The US did indeed lose about 5.6m manufacturing jobs between 2000 and 2010. But according to a study by the Center for Business and Economic Research at Ball State University, 85 per cent of these jobs losses are actually attributable to technological change — largely automation
Yes it would be great if some factory opened in North Adams, but guess what? Nobody will work in it. And it will only get worse. The sad reality is that the future is going to be largely automated. The next big loss to jobs is going to be from Self Driving Vehicles. Some 4 million workers in the US transportation industries are expected to be made redundant from this technology. Unless the population starts to drastically contract, there won't be enough jobs for everyone. And what jobs that do exist will be mostly high paying tech jobs, or low paying service jobs.

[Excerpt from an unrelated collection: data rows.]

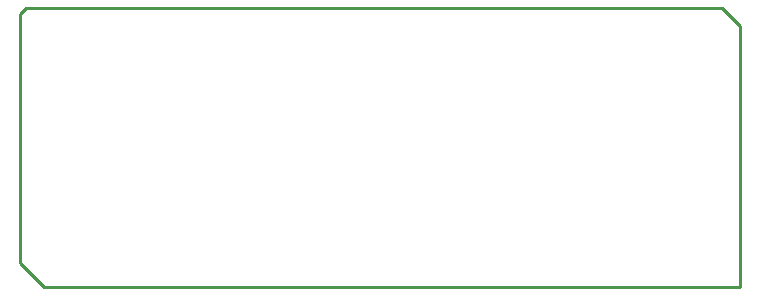
<source format=gko>
G04 ---------------------------- Layer name :KeepOutLayer *
G04 easyEDA 0.1*
G04 Scale: 100 percent, Rotated: No, Reflected: No *
G04 Dimensions in inches *
G04 leading zeros omitted , absolute positions ,2 integer and 4 * 
%FSLAX24Y24*%
%MOIN*%
G90*
G70D02*

%ADD10C,0.010000*%
G54D10*
G01X300Y18600D02*
G01X23400Y18600D01*
G01X24000Y18000D01*
G01X24000Y9300D01*
G01X800Y9300D01*
G01X0Y10100D01*
G01X0Y18400D01*
G01X200Y18600D01*
G01X2600Y18600D01*

%LPD*%
%LNVIA PAD TRACK COPPERAREA*%

M00*
M02*
</source>
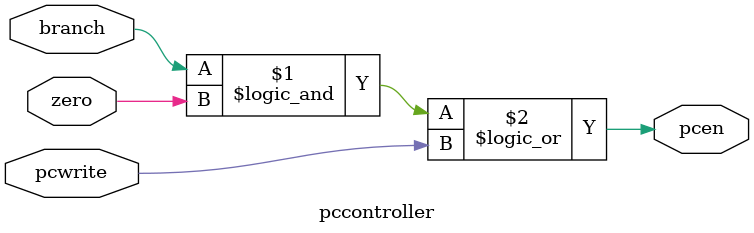
<source format=v>
`timescale 1ns / 1ps

module pccontroller(
    input branch, pcwrite, zero,
    output pcen
    );
    
    assign pcen = (branch && zero) || pcwrite;
endmodule

</source>
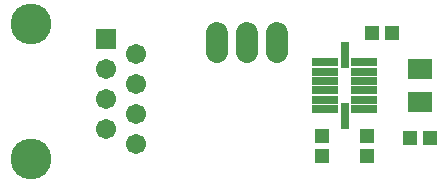
<source format=gts>
G75*
%MOIN*%
%OFA0B0*%
%FSLAX24Y24*%
%IPPOS*%
%LPD*%
%AMOC8*
5,1,8,0,0,1.08239X$1,22.5*
%
%ADD10R,0.0513X0.0474*%
%ADD11R,0.0789X0.0710*%
%ADD12C,0.0720*%
%ADD13R,0.0916X0.0277*%
%ADD14R,0.0277X0.0916*%
%ADD15C,0.0674*%
%ADD16R,0.0674X0.0674*%
%ADD17C,0.1360*%
D10*
X012904Y001459D03*
X014404Y001459D03*
X015819Y002044D03*
X016488Y002044D03*
X014404Y002129D03*
X012904Y002129D03*
X014569Y005544D03*
X015238Y005544D03*
D11*
X016154Y004345D03*
X016154Y003243D03*
D12*
X011404Y004921D02*
X011404Y005561D01*
X010404Y005561D02*
X010404Y004921D01*
X009404Y004921D02*
X009404Y005561D01*
D13*
X013012Y004581D03*
X013009Y004267D03*
X013009Y003952D03*
X013009Y003637D03*
X013009Y003322D03*
X013009Y003007D03*
X014299Y003007D03*
X014299Y003322D03*
X014299Y003637D03*
X014299Y003952D03*
X014299Y004267D03*
X014299Y004581D03*
D14*
X013654Y004818D03*
X013654Y002770D03*
D15*
X006704Y002844D03*
X005704Y002344D03*
X006704Y001844D03*
X005704Y003344D03*
X006704Y003844D03*
X005704Y004344D03*
X006704Y004844D03*
D16*
X005704Y005344D03*
D17*
X003204Y001344D03*
X003204Y005844D03*
M02*

</source>
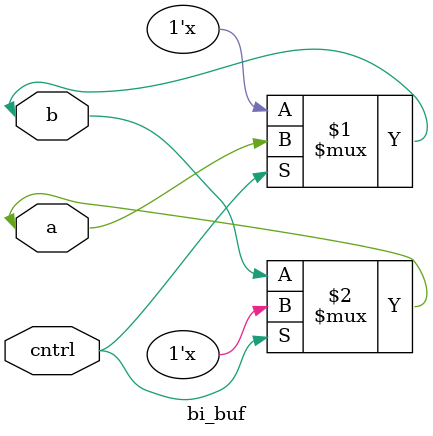
<source format=v>
module bi_buf(input cntrl, inout a,b);

bufif1 m1(b,a,cntrl);
bufif0 m2(a,b,cntrl);

endmodule
</source>
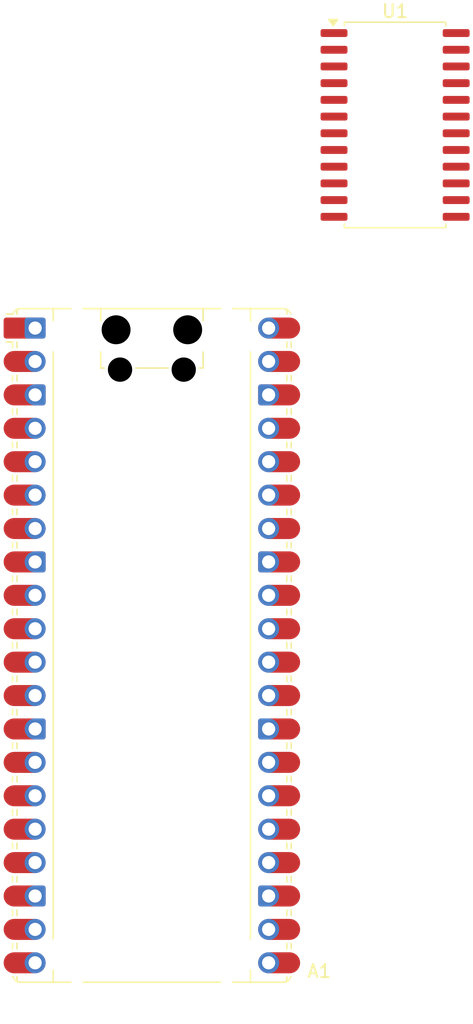
<source format=kicad_pcb>
(kicad_pcb
	(version 20241229)
	(generator "pcbnew")
	(generator_version "9.0")
	(general
		(thickness 1.6)
		(legacy_teardrops no)
	)
	(paper "A4")
	(layers
		(0 "F.Cu" signal)
		(2 "B.Cu" signal)
		(9 "F.Adhes" user "F.Adhesive")
		(11 "B.Adhes" user "B.Adhesive")
		(13 "F.Paste" user)
		(15 "B.Paste" user)
		(5 "F.SilkS" user "F.Silkscreen")
		(7 "B.SilkS" user "B.Silkscreen")
		(1 "F.Mask" user)
		(3 "B.Mask" user)
		(17 "Dwgs.User" user "User.Drawings")
		(19 "Cmts.User" user "User.Comments")
		(21 "Eco1.User" user "User.Eco1")
		(23 "Eco2.User" user "User.Eco2")
		(25 "Edge.Cuts" user)
		(27 "Margin" user)
		(31 "F.CrtYd" user "F.Courtyard")
		(29 "B.CrtYd" user "B.Courtyard")
		(35 "F.Fab" user)
		(33 "B.Fab" user)
		(39 "User.1" user)
		(41 "User.2" user)
		(43 "User.3" user)
		(45 "User.4" user)
	)
	(setup
		(pad_to_mask_clearance 0)
		(allow_soldermask_bridges_in_footprints no)
		(tenting front back)
		(pcbplotparams
			(layerselection 0x00000000_00000000_55555555_5755f5ff)
			(plot_on_all_layers_selection 0x00000000_00000000_00000000_00000000)
			(disableapertmacros no)
			(usegerberextensions no)
			(usegerberattributes yes)
			(usegerberadvancedattributes yes)
			(creategerberjobfile yes)
			(dashed_line_dash_ratio 12.000000)
			(dashed_line_gap_ratio 3.000000)
			(svgprecision 4)
			(plotframeref no)
			(mode 1)
			(useauxorigin no)
			(hpglpennumber 1)
			(hpglpenspeed 20)
			(hpglpendiameter 15.000000)
			(pdf_front_fp_property_popups yes)
			(pdf_back_fp_property_popups yes)
			(pdf_metadata yes)
			(pdf_single_document no)
			(dxfpolygonmode yes)
			(dxfimperialunits yes)
			(dxfusepcbnewfont yes)
			(psnegative no)
			(psa4output no)
			(plot_black_and_white yes)
			(sketchpadsonfab no)
			(plotpadnumbers no)
			(hidednponfab no)
			(sketchdnponfab yes)
			(crossoutdnponfab yes)
			(subtractmaskfromsilk no)
			(outputformat 1)
			(mirror no)
			(drillshape 1)
			(scaleselection 1)
			(outputdirectory "")
		)
	)
	(net 0 "")
	(net 1 "unconnected-(A1-GPIO17-Pad22)")
	(net 2 "unconnected-(A1-VBUS-Pad40)")
	(net 3 "unconnected-(A1-GPIO18-Pad24)")
	(net 4 "unconnected-(A1-GPIO28_ADC2-Pad34)")
	(net 5 "unconnected-(A1-GPIO22-Pad29)")
	(net 6 "unconnected-(A1-GPIO9-Pad12)")
	(net 7 "unconnected-(A1-GPIO19-Pad25)")
	(net 8 "unconnected-(A1-GPIO16-Pad21)")
	(net 9 "unconnected-(A1-GPIO8-Pad11)")
	(net 10 "unconnected-(A1-GPIO27_ADC1-Pad32)")
	(net 11 "Net-(A1-GND-Pad13)")
	(net 12 "unconnected-(A1-GPIO2-Pad4)")
	(net 13 "/MTP_BIN_0")
	(net 14 "unconnected-(A1-GPIO7-Pad10)")
	(net 15 "unconnected-(A1-GPIO11-Pad15)")
	(net 16 "unconnected-(A1-GPIO15-Pad20)")
	(net 17 "unconnected-(A1-GPIO1-Pad2)")
	(net 18 "unconnected-(A1-GPIO13-Pad17)")
	(net 19 "unconnected-(A1-GPIO20-Pad26)")
	(net 20 "unconnected-(A1-GPIO3-Pad5)")
	(net 21 "unconnected-(A1-GPIO5-Pad7)")
	(net 22 "unconnected-(A1-3V3-Pad36)")
	(net 23 "unconnected-(A1-ADC_VREF-Pad35)")
	(net 24 "unconnected-(A1-GPIO21-Pad27)")
	(net 25 "unconnected-(A1-GPIO6-Pad9)")
	(net 26 "unconnected-(A1-GPIO12-Pad16)")
	(net 27 "unconnected-(A1-GPIO10-Pad14)")
	(net 28 "unconnected-(A1-VSYS-Pad39)")
	(net 29 "unconnected-(A1-RUN-Pad30)")
	(net 30 "unconnected-(A1-AGND-Pad33)")
	(net 31 "unconnected-(A1-GPIO4-Pad6)")
	(net 32 "unconnected-(A1-GPIO26_ADC0-Pad31)")
	(net 33 "unconnected-(A1-GPIO14-Pad19)")
	(net 34 "unconnected-(A1-3V3_EN-Pad37)")
	(net 35 "unconnected-(U1-I9-Pad22)")
	(net 36 "unconnected-(U1-I0-Pad9)")
	(net 37 "unconnected-(U1-I7-Pad2)")
	(net 38 "unconnected-(U1-I8-Pad23)")
	(net 39 "unconnected-(U1-S1-Pad11)")
	(net 40 "unconnected-(U1-I3-Pad6)")
	(net 41 "unconnected-(U1-GND-Pad12)")
	(net 42 "unconnected-(U1-I15-Pad16)")
	(net 43 "unconnected-(U1-I4-Pad5)")
	(net 44 "unconnected-(U1-I6-Pad3)")
	(net 45 "unconnected-(U1-~{E}-Pad15)")
	(net 46 "unconnected-(U1-I11-Pad20)")
	(net 47 "unconnected-(U1-COM-Pad1)")
	(net 48 "unconnected-(U1-I14-Pad17)")
	(net 49 "unconnected-(U1-I12-Pad19)")
	(net 50 "unconnected-(U1-I5-Pad4)")
	(net 51 "unconnected-(U1-I10-Pad21)")
	(net 52 "unconnected-(U1-I13-Pad18)")
	(net 53 "unconnected-(U1-S2-Pad14)")
	(net 54 "unconnected-(U1-I2-Pad7)")
	(net 55 "unconnected-(U1-S3-Pad13)")
	(net 56 "unconnected-(U1-VCC-Pad24)")
	(net 57 "unconnected-(U1-I1-Pad8)")
	(footprint "Package_SO:SOIC-24W_7.5x15.4mm_P1.27mm" (layer "F.Cu") (at 30.085 8.075))
	(footprint "Module:RaspberryPi_Pico_Common_Unspecified" (layer "F.Cu") (at 11.565 47.65))
	(embedded_fonts no)
)

</source>
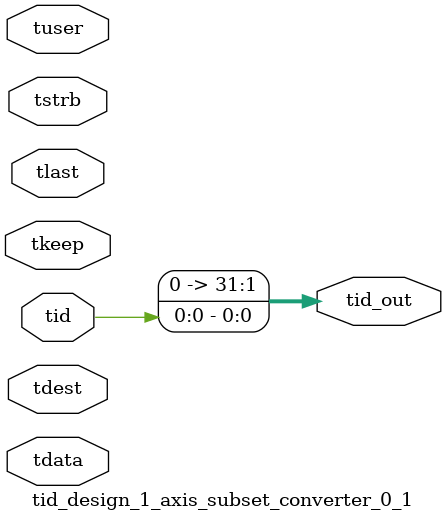
<source format=v>


`timescale 1ps/1ps

module tid_design_1_axis_subset_converter_0_1 #
(
parameter C_S_AXIS_TID_WIDTH   = 1,
parameter C_S_AXIS_TUSER_WIDTH = 0,
parameter C_S_AXIS_TDATA_WIDTH = 0,
parameter C_S_AXIS_TDEST_WIDTH = 0,
parameter C_M_AXIS_TID_WIDTH   = 32
)
(
input  [(C_S_AXIS_TID_WIDTH   == 0 ? 1 : C_S_AXIS_TID_WIDTH)-1:0       ] tid,
input  [(C_S_AXIS_TDATA_WIDTH == 0 ? 1 : C_S_AXIS_TDATA_WIDTH)-1:0     ] tdata,
input  [(C_S_AXIS_TUSER_WIDTH == 0 ? 1 : C_S_AXIS_TUSER_WIDTH)-1:0     ] tuser,
input  [(C_S_AXIS_TDEST_WIDTH == 0 ? 1 : C_S_AXIS_TDEST_WIDTH)-1:0     ] tdest,
input  [(C_S_AXIS_TDATA_WIDTH/8)-1:0 ] tkeep,
input  [(C_S_AXIS_TDATA_WIDTH/8)-1:0 ] tstrb,
input                                                                    tlast,
output [(C_M_AXIS_TID_WIDTH   == 0 ? 1 : C_M_AXIS_TID_WIDTH)-1:0       ] tid_out
);

assign tid_out = {tid[0:0]};

endmodule


</source>
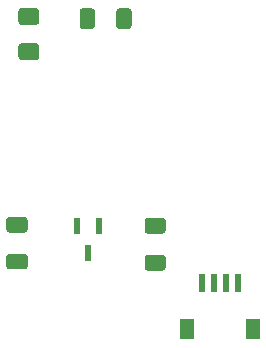
<source format=gbr>
%TF.GenerationSoftware,KiCad,Pcbnew,(5.1.8)-1*%
%TF.CreationDate,2021-02-07T19:47:34+01:00*%
%TF.ProjectId,addon_MH-Z19,6164646f-6e5f-44d4-982d-5a31392e6b69,rev?*%
%TF.SameCoordinates,Original*%
%TF.FileFunction,Paste,Top*%
%TF.FilePolarity,Positive*%
%FSLAX46Y46*%
G04 Gerber Fmt 4.6, Leading zero omitted, Abs format (unit mm)*
G04 Created by KiCad (PCBNEW (5.1.8)-1) date 2021-02-07 19:47:34*
%MOMM*%
%LPD*%
G01*
G04 APERTURE LIST*
%ADD10R,0.600000X1.380000*%
%ADD11R,1.200000X1.800000*%
%ADD12R,0.600000X1.550000*%
G04 APERTURE END LIST*
%TO.C,C1*%
G36*
G01*
X77750003Y-72625000D02*
X76449997Y-72625000D01*
G75*
G02*
X76200000Y-72375003I0J249997D01*
G01*
X76200000Y-71549997D01*
G75*
G02*
X76449997Y-71300000I249997J0D01*
G01*
X77750003Y-71300000D01*
G75*
G02*
X78000000Y-71549997I0J-249997D01*
G01*
X78000000Y-72375003D01*
G75*
G02*
X77750003Y-72625000I-249997J0D01*
G01*
G37*
G36*
G01*
X77750003Y-69500000D02*
X76449997Y-69500000D01*
G75*
G02*
X76200000Y-69250003I0J249997D01*
G01*
X76200000Y-68424997D01*
G75*
G02*
X76449997Y-68175000I249997J0D01*
G01*
X77750003Y-68175000D01*
G75*
G02*
X78000000Y-68424997I0J-249997D01*
G01*
X78000000Y-69250003D01*
G75*
G02*
X77750003Y-69500000I-249997J0D01*
G01*
G37*
%TD*%
%TO.C,C2*%
G36*
G01*
X64749997Y-71200000D02*
X66050003Y-71200000D01*
G75*
G02*
X66300000Y-71449997I0J-249997D01*
G01*
X66300000Y-72275003D01*
G75*
G02*
X66050003Y-72525000I-249997J0D01*
G01*
X64749997Y-72525000D01*
G75*
G02*
X64500000Y-72275003I0J249997D01*
G01*
X64500000Y-71449997D01*
G75*
G02*
X64749997Y-71200000I249997J0D01*
G01*
G37*
G36*
G01*
X64749997Y-68075000D02*
X66050003Y-68075000D01*
G75*
G02*
X66300000Y-68324997I0J-249997D01*
G01*
X66300000Y-69150003D01*
G75*
G02*
X66050003Y-69400000I-249997J0D01*
G01*
X64749997Y-69400000D01*
G75*
G02*
X64500000Y-69150003I0J249997D01*
G01*
X64500000Y-68324997D01*
G75*
G02*
X64749997Y-68075000I249997J0D01*
G01*
G37*
%TD*%
%TO.C,D1*%
G36*
G01*
X67025000Y-54800000D02*
X65775000Y-54800000D01*
G75*
G02*
X65525000Y-54550000I0J250000D01*
G01*
X65525000Y-53625000D01*
G75*
G02*
X65775000Y-53375000I250000J0D01*
G01*
X67025000Y-53375000D01*
G75*
G02*
X67275000Y-53625000I0J-250000D01*
G01*
X67275000Y-54550000D01*
G75*
G02*
X67025000Y-54800000I-250000J0D01*
G01*
G37*
G36*
G01*
X67025000Y-51825000D02*
X65775000Y-51825000D01*
G75*
G02*
X65525000Y-51575000I0J250000D01*
G01*
X65525000Y-50650000D01*
G75*
G02*
X65775000Y-50400000I250000J0D01*
G01*
X67025000Y-50400000D01*
G75*
G02*
X67275000Y-50650000I0J-250000D01*
G01*
X67275000Y-51575000D01*
G75*
G02*
X67025000Y-51825000I-250000J0D01*
G01*
G37*
%TD*%
%TO.C,R1*%
G36*
G01*
X75100000Y-50674999D02*
X75100000Y-51925001D01*
G75*
G02*
X74850001Y-52175000I-249999J0D01*
G01*
X74049999Y-52175000D01*
G75*
G02*
X73800000Y-51925001I0J249999D01*
G01*
X73800000Y-50674999D01*
G75*
G02*
X74049999Y-50425000I249999J0D01*
G01*
X74850001Y-50425000D01*
G75*
G02*
X75100000Y-50674999I0J-249999D01*
G01*
G37*
G36*
G01*
X72000000Y-50674999D02*
X72000000Y-51925001D01*
G75*
G02*
X71750001Y-52175000I-249999J0D01*
G01*
X70949999Y-52175000D01*
G75*
G02*
X70700000Y-51925001I0J249999D01*
G01*
X70700000Y-50674999D01*
G75*
G02*
X70949999Y-50425000I249999J0D01*
G01*
X71750001Y-50425000D01*
G75*
G02*
X72000000Y-50674999I0J-249999D01*
G01*
G37*
%TD*%
D10*
%TO.C,U2*%
X72350000Y-68835000D03*
X70450000Y-68835000D03*
X71400000Y-71165000D03*
%TD*%
D11*
%TO.C,J5*%
X85400000Y-77575000D03*
X79800000Y-77575000D03*
D12*
X81100000Y-73700000D03*
X82100000Y-73700000D03*
X83100000Y-73700000D03*
X84100000Y-73700000D03*
%TD*%
M02*

</source>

... said Big 'Vic' Proton on Jun 5, 2017 at 11:31 AM | link
And where do you think those good jobs making self driving cars and all the stuff for them?? Detroit??? A factory of robots??? Germany Japan South Korea Singapore China Denmark Sweden etc etc have ALL protected their manufacturing bases...you've got to stop thinking of a factory where a bunch of people sit along an assembly line.... what you're talking about is just accepting the fate that the elite tell you.....then the fate of all these places is to gradually descend into third world rot like Appalachia or Detroit.....i for one don't accept that....
... said BS on Jun 5, 2017 at 3:43 PM | link
I'm just wondering about my own "elite" status now, having a self-reflection moment if you will. Who doesn't want to upgrade their status, after all?
Like - can I simply call myself "elite" if I ONLY take a day trip from my hopelessly blighted Upstate NY town to visit MASS MoCA and then turn around and head home, or do I have to also stop for coffee in actual North Adams?
Also, I might be interested in upgrading further to "hipster elite". In that case I'll probably also need a gourmet sandwich shoppe or maybe a craft cocktail bar that I can frequent while designing my next big video game. Is that an option?